Kontext der Entscheidung
Der BGH führt seine Rechtsprechung nach der Entscheidung vom 16.03.2023 (VII ZR 94/22) fort und stellt fest, dass die sukzessive Beauftragung eines Unternehmers den Tatbestand des § 650i Abs. 1 BGB nicht erfüllt. Bei der Beurteilung, ob es sich um einen Verbraucherbauvertrag i.S.v. § 650i Abs. 1 Fall 1 BGB handelt, kommt es nämlich nicht auf die Gesamtheit einer dem Auftragnehmer sukzessiv im Verlaufe der Bauarbeiten erteilten selbstständigen Aufträge an.
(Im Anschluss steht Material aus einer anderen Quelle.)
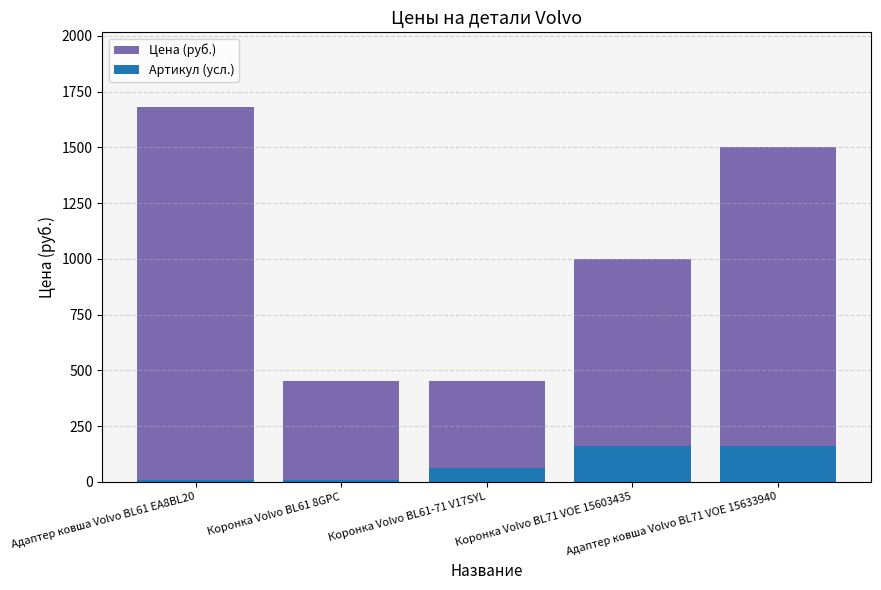

Reading right to left, what are all the values shown in this chart?

Цена (руб.): Адаптер ковша Volvo BL71 VOE 15633940=1500	Коронка Volvo BL71 VOE 15603435=1000	Коронка Volvo BL61-71 V17SYL=450	Коронка Volvo BL61 8GPC=450	Адаптер ковша Volvo BL61 EA8BL20=1680
Артикул (усл.): Адаптер ковша Volvo BL71 VOE 15633940=159	Коронка Volvo BL71 VOE 15603435=160	Коронка Volvo BL61-71 V17SYL=60	Коронка Volvo BL61 8GPC=10	Адаптер ковша Volvo BL61 EA8BL20=6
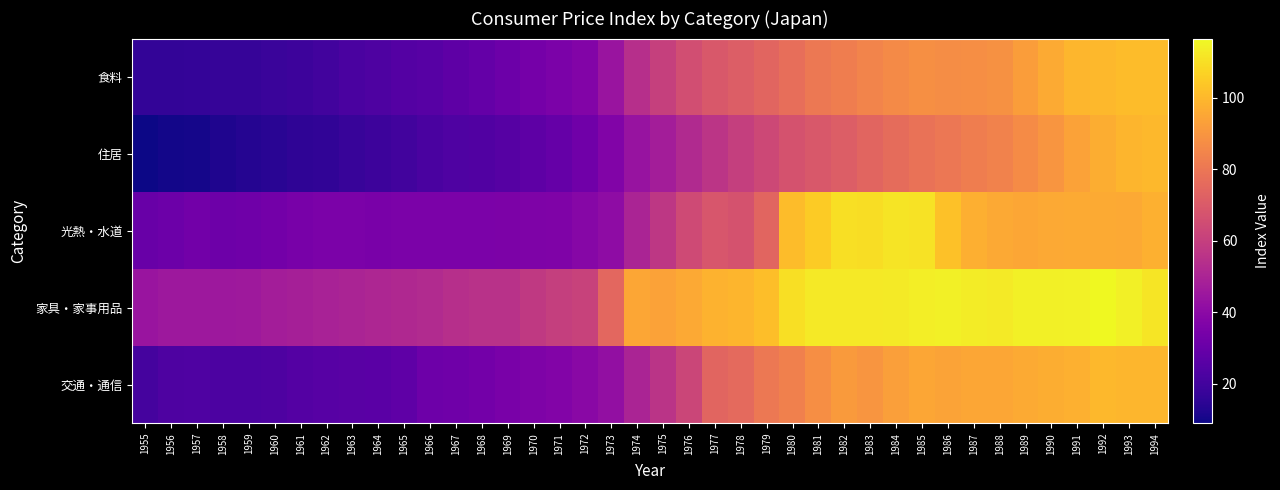

Reading left to right, what are all the values shown in this chart?

食料: 1955=16.4	1956=16.5	1957=16.9	1958=17.1	1959=17.1	1960=17.9	1961=19.0	1962=20.4	1963=22.1	1964=23.1	1965=25.0	1966=25.8	1967=27.2	1968=29.0	1969=31.3	1970=33.6	1971=35.5	1972=37.4	1973=44.1	1974=54.1	1975=60.3	1976=65.6	1977=69.2	1978=71.6	1979=73.8	1980=77.4	1981=80.7	1982=82.5	1983=84.4	1984=86.4	1985=88.0	1986=87.2	1987=87.7	1988=88.7	1989=92.2	1990=96.1	1991=99.5	1992=100.0	1993=101.3	1994=101.2
住居: 1955=9.1	1956=10.1	1957=10.7	1958=12.1	1959=13.4	1960=14.2	1961=15.5	1962=16.2	1963=17.6	1964=18.8	1965=20.2	1966=22.3	1967=23.4	1968=24.0	1969=25.4	1970=27.5	1971=29.5	1972=32.3	1973=36.8	1974=43.8	1975=47.6	1976=52.1	1977=56.4	1978=60.2	1979=63.6	1980=67.4	1981=69.5	1982=71.5	1983=74.1	1984=76.6	1985=78.7	1986=80.0	1987=82.4	1988=83.9	1989=87.1	1990=90.0	1991=93.5	1992=96.8	1993=98.9	1994=100.1
光熱・水道: 1955=30.3	1956=31.3	1957=32.6	1958=31.7	1959=31.8	1960=33.2	1961=34.6	1962=35.1	1963=35.1	1964=35.0	1965=35.2	1966=35.2	1967=35.2	1968=35.4	1969=35.8	1970=36.1	1971=36.6	1972=38.7	1973=40.8	1974=50.1	1975=57.2	1976=64.3	1977=68.6	1978=67.1	1979=73.7	1980=101.1	1981=105.0	1982=110.1	1983=109.4	1984=111.3	1985=111.0	1986=102.4	1987=97.4	1988=95.9	1989=94.8	1990=95.8	1991=96.2	1992=96.2	1993=95.8	1994=97.9
家具・家事用品: 1955=44.3	1956=45.5	1957=45.4	1958=45.4	1959=45.7	1960=47.3	1961=48.3	1962=49.2	1963=50.1	1964=50.8	1965=51.6	1966=52.4	1967=54.0	1968=55.0	1969=55.0	1970=58.0	1971=60.1	1972=61.5	1973=74.9	1974=94.7	1975=93.6	1976=95.7	1977=98.2	1978=99.1	1979=101.5	1980=109.8	1981=112.5	1982=112.5	1983=112.6	1984=113.1	1985=113.8	1986=114.2	1987=113.3	1988=113.1	1989=114.0	1990=114.1	1991=114.8	1992=116.5	1993=114.4	1994=111.8
交通・通信: 1955=21.0	1956=23.3	1957=23.6	1958=22.7	1959=22.9	1960=23.1	1961=24.9	1962=25.6	1963=26.2	1964=26.7	1965=27.6	1966=31.5	1967=32.0	1968=33.2	1969=34.9	1970=36.3	1971=37.5	1972=39.3	1973=42.2	1974=50.1	1975=55.7	1976=62.6	1977=74.1	1978=75.4	1979=80.6	1980=83.1	1981=87.8	1982=91.5	1983=89.9	1984=92.6	1985=94.7	1986=93.9	1987=94.9	1988=94.7	1989=96.1	1990=96.9	1991=97.9	1992=99.8	1993=99.6	1994=99.3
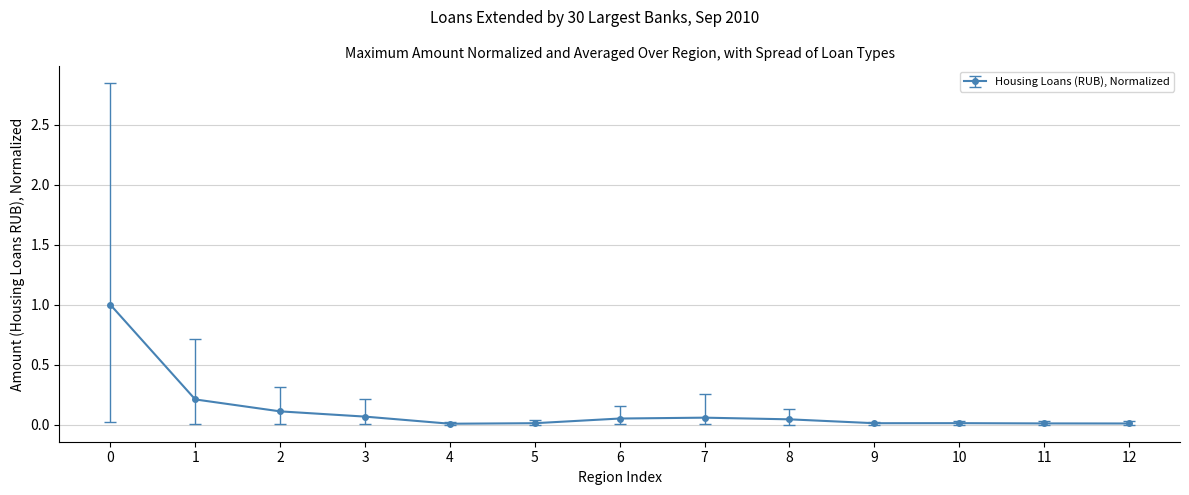

What is the sum of all values?

1.6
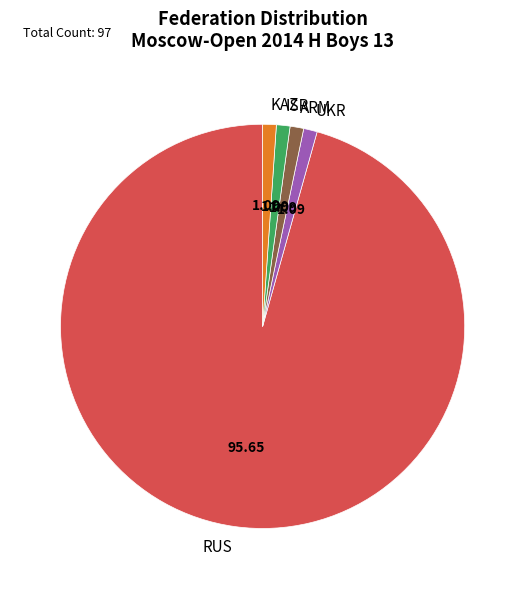

What is the majority slice?

RUS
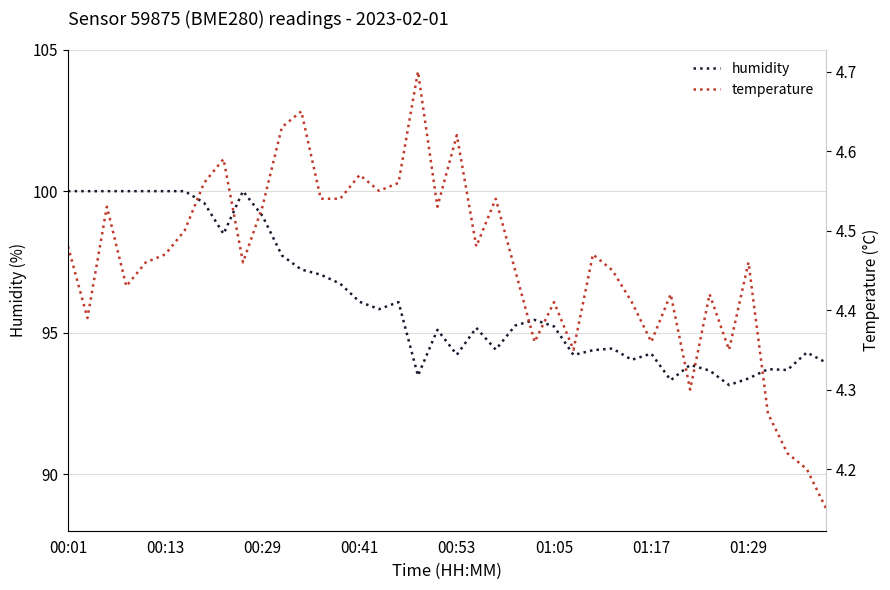

Is it true that humidity equals 53.9 at 26?

False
Dabei stellt der BGH fest, dass es hinsichtlich der rechtlichen Beurteilung auf jeden einzelnen Vertrag ankommt und eine Rückwirkung auf bereits geschlossene Verträge nicht stattfindet. Ein Verbraucherbauvertrag setzt somit voraus, dass nur ein Bauvertrag über die Errichtung des Gebäudes bzw. erhebliche Umbaumaßnahmen an einem bestehenden Gebäude vorliegt.


D.
Auswirkungen für die Praxis
Ein Verbraucherbauvertrag nach § 650i BGB setzt zwingend voraus, dass ein Unternehmer von dem Verbraucher zum Bau eines neuen Gebäudes oder zu erheblichen Umbauarbeiten an einem bestehenden Gebäude verpflichtet wird. Eine Ausnahme kann sich nur nach § 650o Satz 2 BGB ergeben. Danach finden Vorschriften der §§ 650i ff. BGB auch dann Anwendung, wenn sie durch anderweitige Gestaltungen umgangen werden. Dies könnte dann der Fall sein, wenn bei einem Vertrag über die Errichtung eines neuen Gebäudes ein untergeordnetes Gewerk, welches der Generalunternehmer normalerweise an Subunternehmer übergibt, aus dem Vertrag herausgenommen wird.